### WHAT TO WORK ON
Repeat every line of text from the items below word for word, leaving the pictures out of your answer.

Items in a dataset:

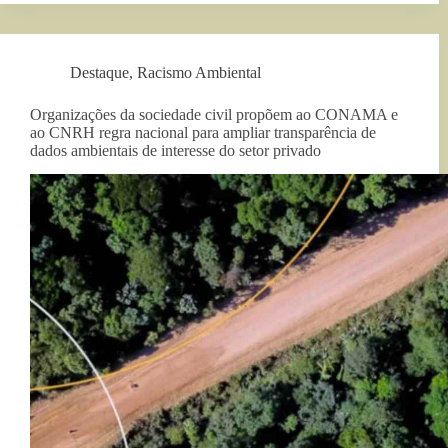
Destaque
,
Racismo Ambiental
Organizações da sociedade civil propõem ao CONAMA e
ao CNRH regra nacional para ampliar transparência de
dados ambientais de interesse do setor privado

### ANSWER TO THE PROBLEM
Destaque
,
Racismo Ambiental
Organizações da sociedade civil propõem ao CONAMA e
ao CNRH regra nacional para ampliar transparência de
dados ambientais de interesse do setor privado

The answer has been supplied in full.